Cervical cerclage is a surgical procedure that is carried out during pregnancy to position a stitch (suture) around the neck of the womb (cervix). The purpose is to give mechanical support to the cervix and so reduce the risk of preterm birth. During normal pregnancy the neck of the cervix stays tightly closed, allowing the pregnancy to reach full term. Towards the end of pregnancy the cervix starts to shorten and progressively becomes softer preparing for normal labour and delivery. Sometimes, the cervix starts to shorten and dilates too early, causing either late miscarriage or preterm birth.

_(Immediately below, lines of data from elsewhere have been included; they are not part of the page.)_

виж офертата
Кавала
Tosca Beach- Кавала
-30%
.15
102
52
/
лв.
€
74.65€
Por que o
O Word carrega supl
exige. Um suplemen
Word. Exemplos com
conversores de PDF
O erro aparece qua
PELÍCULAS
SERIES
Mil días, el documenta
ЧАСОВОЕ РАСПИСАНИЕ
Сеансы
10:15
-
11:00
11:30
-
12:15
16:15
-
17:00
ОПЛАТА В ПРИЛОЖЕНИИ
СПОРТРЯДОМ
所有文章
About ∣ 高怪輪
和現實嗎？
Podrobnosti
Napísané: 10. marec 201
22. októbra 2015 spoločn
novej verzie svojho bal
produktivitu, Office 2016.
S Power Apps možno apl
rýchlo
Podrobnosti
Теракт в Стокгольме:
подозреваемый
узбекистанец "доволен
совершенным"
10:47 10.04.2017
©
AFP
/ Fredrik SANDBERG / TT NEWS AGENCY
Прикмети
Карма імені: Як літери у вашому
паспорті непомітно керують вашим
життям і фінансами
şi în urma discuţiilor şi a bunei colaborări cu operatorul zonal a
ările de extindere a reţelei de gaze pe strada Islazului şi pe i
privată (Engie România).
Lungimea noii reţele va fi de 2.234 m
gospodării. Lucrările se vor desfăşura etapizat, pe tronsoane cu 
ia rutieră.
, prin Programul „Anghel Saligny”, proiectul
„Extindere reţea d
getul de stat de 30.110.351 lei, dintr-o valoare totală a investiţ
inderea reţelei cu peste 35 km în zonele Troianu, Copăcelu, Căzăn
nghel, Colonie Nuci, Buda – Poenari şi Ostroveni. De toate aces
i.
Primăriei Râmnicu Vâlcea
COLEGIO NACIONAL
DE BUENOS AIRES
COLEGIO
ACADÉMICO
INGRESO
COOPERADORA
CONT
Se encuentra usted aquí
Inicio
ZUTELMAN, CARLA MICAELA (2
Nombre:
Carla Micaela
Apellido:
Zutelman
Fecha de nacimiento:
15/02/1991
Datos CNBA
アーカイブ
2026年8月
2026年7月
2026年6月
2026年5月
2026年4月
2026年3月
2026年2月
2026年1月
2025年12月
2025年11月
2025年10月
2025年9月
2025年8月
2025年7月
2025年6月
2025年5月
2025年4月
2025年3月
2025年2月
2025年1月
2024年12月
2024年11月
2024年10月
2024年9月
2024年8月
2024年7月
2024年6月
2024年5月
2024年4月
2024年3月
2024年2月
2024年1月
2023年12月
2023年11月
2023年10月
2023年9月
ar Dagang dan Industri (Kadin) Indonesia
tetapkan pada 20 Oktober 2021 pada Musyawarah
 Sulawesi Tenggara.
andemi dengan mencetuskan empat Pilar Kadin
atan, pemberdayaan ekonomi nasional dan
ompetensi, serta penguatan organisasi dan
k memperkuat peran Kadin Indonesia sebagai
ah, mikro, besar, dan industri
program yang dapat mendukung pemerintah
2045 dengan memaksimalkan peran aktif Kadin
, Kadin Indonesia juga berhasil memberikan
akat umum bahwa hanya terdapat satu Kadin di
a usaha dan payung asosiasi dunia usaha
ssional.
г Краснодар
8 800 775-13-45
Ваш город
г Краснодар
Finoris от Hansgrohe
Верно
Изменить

This review included a total of 12 randomised controlled studies involving 3328 pregnant women at high risk of pregnancy loss. When cerclage was compared with no treatment (nine trials), there was no clear difference in the number of babies dying before (as a result of miscarriages, stillbirths) or around the time of birth or neonatal illness, despite a clear reduction in the number of preterm births. More women needed caesarean section and experienced side effects (vaginal discharge, bleeding, fever/pyrexia) with the procedure, although side effects were not serious.
One study in women with a short cervix detected by transvaginal ultrasound compared cerclage with weekly intramuscular injections of 17 α-hydroxyprogesterone caproate and did not find any differences in obstetric outcomes for the mother and newborn. Two studies compared the benefits of performing cerclage based on a previous history with cerclage if the cervix was found to be short using transvaginal ultrasound. Again, there were no significant differences between these two management protocols.